- The Washington Times - Tuesday, June 27, 2000

The D.C. Chamber of Commerce Political Action Committee supports of passage of Referendum 3, which restructures our School Board as a nine-person body composed of four mayorally-appointed and five elected members. We do this because of the importance of quality public education to business viability in the District.

The argument raised against this new structure misses the point. District School Board elections have not given voters what they have been voting for since the inception of the School Board which is quality education. The current structure for managing school system performance is not working, and in fact cannot work well in addressing the significant challenges D.C. Public Schools (DCPS). While not ideal, a structure which moves toward a smaller, an appointed School Board is a step in the right direction because it will bring new resources to the system and focus them where they belong.

The commitment of the business community to creating a quality public education system in the District is urgent. Try hiring for your District-based business and explaining to candidates that they'll either have to commute from the suburbs or send their kids to D.C. public schools. Try supporting recent DCPS graduates in entry-level positions that they have not been given the basic reading, calculating, and work skills to handle.

The D.C. School Board has never been effective in performing its core functions, and it is widely recognized to have hindered progress in school reform through parochialism, micromanagement, and dissension. Finding a "better quality" School Board candidate does not address the issue. The problem isn't individual member merit so much as the structure of the School Board itself. The School Board is too large, too balkanized, too leaderless, and too disconnected from other city efforts to succeed.

The argument made against passage of the referendum that it reduces the District's too-limited democracy is spurious. If more elected officials means better democracy, then why not a 500-member School Board?
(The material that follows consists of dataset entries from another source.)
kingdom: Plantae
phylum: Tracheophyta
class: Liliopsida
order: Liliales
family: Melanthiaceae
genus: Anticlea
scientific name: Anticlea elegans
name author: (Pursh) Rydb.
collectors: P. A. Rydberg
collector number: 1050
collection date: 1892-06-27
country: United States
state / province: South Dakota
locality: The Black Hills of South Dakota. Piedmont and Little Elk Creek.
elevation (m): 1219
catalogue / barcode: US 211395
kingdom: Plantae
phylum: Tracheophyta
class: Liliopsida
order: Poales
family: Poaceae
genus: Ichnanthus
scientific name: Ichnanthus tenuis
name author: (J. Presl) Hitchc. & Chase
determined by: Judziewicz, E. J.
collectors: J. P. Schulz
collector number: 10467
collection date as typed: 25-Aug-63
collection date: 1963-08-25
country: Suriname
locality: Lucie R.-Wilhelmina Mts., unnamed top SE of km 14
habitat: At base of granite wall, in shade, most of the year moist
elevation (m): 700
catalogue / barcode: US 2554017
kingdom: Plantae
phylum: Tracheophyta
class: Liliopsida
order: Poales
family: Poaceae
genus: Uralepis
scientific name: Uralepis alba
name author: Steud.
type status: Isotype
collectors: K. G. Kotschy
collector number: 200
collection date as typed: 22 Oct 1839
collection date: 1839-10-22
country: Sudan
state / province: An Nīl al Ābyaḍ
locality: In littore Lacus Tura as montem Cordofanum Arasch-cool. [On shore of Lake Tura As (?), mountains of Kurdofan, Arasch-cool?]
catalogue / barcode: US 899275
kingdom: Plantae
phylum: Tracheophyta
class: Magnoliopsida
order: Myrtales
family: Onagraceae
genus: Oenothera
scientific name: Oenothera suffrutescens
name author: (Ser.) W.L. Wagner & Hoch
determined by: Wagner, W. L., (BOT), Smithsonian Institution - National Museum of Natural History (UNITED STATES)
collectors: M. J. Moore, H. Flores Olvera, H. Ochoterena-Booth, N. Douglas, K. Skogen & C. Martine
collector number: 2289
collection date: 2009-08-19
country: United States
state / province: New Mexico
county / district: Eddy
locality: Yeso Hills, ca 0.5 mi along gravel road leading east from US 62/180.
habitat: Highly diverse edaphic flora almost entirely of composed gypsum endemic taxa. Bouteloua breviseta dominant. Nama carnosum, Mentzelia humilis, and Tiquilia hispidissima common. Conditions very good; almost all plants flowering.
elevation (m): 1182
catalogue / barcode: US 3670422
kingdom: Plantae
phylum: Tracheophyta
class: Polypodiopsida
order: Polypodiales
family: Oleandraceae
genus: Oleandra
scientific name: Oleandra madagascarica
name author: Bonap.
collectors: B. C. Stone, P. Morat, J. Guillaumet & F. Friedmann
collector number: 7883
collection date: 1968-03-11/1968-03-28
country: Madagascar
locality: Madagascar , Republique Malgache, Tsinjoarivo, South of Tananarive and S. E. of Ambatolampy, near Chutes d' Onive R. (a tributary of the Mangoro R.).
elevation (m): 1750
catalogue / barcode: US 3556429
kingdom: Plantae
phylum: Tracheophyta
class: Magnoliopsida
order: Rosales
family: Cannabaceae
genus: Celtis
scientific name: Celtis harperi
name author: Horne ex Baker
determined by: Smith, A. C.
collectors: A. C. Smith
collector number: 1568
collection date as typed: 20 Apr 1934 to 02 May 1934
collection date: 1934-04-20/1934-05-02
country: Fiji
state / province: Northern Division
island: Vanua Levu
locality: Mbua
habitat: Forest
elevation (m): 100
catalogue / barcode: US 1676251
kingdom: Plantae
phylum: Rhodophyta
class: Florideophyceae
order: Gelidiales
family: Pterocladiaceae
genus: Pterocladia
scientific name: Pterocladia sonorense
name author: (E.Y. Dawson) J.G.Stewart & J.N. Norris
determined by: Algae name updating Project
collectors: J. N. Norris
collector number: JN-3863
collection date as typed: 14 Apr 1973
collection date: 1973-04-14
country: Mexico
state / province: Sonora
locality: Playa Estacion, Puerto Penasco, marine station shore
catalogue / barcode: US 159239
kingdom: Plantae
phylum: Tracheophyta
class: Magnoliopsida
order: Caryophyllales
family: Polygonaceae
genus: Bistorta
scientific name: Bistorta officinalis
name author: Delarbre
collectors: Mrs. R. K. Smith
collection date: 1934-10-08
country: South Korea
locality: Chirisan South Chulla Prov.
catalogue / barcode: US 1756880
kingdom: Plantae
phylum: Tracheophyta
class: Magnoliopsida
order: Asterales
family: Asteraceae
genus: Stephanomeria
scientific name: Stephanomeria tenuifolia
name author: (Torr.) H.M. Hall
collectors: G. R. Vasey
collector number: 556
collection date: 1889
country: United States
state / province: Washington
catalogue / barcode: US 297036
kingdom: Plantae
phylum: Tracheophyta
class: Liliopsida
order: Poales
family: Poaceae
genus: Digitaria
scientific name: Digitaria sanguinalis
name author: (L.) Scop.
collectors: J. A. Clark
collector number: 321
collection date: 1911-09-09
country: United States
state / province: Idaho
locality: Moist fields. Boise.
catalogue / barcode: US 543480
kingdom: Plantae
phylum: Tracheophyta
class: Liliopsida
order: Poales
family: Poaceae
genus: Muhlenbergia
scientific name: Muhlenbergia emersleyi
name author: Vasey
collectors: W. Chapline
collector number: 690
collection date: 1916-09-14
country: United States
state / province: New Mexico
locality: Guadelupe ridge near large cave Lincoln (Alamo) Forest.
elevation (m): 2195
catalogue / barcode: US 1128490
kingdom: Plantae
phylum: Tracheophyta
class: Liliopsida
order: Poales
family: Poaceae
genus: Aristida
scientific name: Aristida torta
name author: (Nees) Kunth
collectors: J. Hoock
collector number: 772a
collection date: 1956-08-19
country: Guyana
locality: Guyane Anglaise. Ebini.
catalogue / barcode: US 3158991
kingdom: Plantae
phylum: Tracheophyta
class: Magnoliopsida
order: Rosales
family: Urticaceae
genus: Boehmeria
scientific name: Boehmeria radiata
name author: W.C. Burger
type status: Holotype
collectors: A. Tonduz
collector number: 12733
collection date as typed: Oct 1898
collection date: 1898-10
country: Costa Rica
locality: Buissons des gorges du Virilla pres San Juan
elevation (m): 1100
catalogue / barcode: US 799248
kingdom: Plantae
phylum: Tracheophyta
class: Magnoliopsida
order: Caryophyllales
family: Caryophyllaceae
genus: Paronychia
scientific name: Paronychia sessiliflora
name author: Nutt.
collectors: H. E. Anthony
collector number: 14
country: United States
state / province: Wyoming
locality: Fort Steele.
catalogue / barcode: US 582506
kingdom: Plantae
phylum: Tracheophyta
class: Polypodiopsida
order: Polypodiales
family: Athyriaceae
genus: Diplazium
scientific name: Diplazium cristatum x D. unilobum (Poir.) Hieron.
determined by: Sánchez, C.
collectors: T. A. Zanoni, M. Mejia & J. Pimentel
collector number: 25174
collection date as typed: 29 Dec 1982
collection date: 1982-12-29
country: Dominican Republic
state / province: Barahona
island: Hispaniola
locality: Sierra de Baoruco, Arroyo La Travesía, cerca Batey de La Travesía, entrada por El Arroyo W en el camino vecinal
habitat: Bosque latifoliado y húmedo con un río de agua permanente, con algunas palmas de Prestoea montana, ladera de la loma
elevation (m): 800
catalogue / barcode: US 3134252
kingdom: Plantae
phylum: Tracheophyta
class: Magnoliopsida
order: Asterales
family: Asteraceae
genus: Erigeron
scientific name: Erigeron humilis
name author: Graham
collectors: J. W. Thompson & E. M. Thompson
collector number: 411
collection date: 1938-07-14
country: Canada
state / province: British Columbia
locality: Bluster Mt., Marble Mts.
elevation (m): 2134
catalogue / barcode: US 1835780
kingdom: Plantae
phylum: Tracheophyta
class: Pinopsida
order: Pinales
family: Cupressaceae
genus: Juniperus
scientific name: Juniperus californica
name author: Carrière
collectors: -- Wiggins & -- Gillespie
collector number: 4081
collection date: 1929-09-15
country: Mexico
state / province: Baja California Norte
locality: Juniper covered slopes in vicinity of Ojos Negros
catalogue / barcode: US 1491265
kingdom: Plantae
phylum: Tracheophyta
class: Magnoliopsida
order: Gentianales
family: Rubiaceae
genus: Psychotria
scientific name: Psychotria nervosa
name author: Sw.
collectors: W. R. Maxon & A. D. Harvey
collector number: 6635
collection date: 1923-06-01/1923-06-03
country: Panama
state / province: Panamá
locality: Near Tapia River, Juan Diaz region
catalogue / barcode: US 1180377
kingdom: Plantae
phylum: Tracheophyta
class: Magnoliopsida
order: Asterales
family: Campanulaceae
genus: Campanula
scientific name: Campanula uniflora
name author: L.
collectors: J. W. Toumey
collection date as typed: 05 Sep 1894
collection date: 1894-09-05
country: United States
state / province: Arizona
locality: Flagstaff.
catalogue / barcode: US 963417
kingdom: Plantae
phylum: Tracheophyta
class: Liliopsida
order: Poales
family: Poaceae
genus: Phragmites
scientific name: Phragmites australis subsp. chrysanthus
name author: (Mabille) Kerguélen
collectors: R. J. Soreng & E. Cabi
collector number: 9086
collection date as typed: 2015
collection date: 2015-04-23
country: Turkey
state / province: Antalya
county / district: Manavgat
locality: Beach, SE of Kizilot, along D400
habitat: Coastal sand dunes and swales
No, "better democracy" means systems under voter control which achieve voters' goals. District voters have to decide whether the appearance of democracy is enough for us. Or do we want the real deal?

The much-touted democratic participation in School Board elections has trended consistently downward through the 1990s, from 42 percent in 1990, to 33 percent in 1996, to 30 percent of registered voters in 1998. Some praise the School Board as a launching pad for political careers. If there is so much ardor for training for public office, shouldn't aspirants be looking to the hundreds of Advisory Neighborhood Commission seats many of which go begging for qualified and committed candidates?

To meet the challenges facing us we will need something more than a body whose only claim to relevance is that it got itself elected. The proposed hybrid School Board represents a management improvement. The legislation under which this new entity will operate spells out the School Board's policy-setting role, limiting the micromanagement which has so poisoned the system. The hybrid School Board will be slightly reduce in size from 11 to nine members. While arguably this is not enough, any reduction diminishes the likelihood of dissension and factionalism. Elected members of the new School Board will each be responsible for a quarter of the District's geography (the School Board president, elected at large, will be responsible to the whole), reducing the temptation to parochialism and special favors for "my schools."

The hybrid School Board structure also strengthens the connection between schools and the rest of District government. Appointment of four of the nine members allows the mayor (acting with the consent of D.C. Council) to appoint members with resources and expertise not otherwise represented. Putting the mayor and council on the hook for quality appointments increases their interest in and accountability for School Board performance, while linking schools up with the rest of District government encourages leaders to coordinate the efforts of the variety of agencies which in theory operate on behalf of kids' well-being. Importantly, direct involvement of the mayor and council in school success raises the profile of this issue, and puts it in the center of public dialogue, where it belongs.

It is the hope of D.C. Chamber members that the mayor will respond to his added responsibility for the schools by facilitating larger business community contribution. There is wide recognition that business needs to be involved, in policy development as well as in funding, to make schools effective in producing employable graduates. It is also true that District business is willing to make substantial contributions to those school reforms and programs in which we have confidence.

The public education challenge faced by the District is daunting. Our problems don't begin at the schoolhouse door. A lot of our kids are poor, or come from fractured families, or don't speak much English. Add to this the fact that the American economy is restructuring in radical ways.

We have a tough fight on our hands; it's dangerous to pretend otherwise. But if you've taken the time to look into any D.C. first grade classroom, you know that our kids have the required raw material. And if you are committed to the District, you know this is the battle most worth winning. Let's become the city that figured out how to use its public education system to produce high-performing student across the board.

A. Scott Bolden is chairman of the D.C. Chamber of Commerce.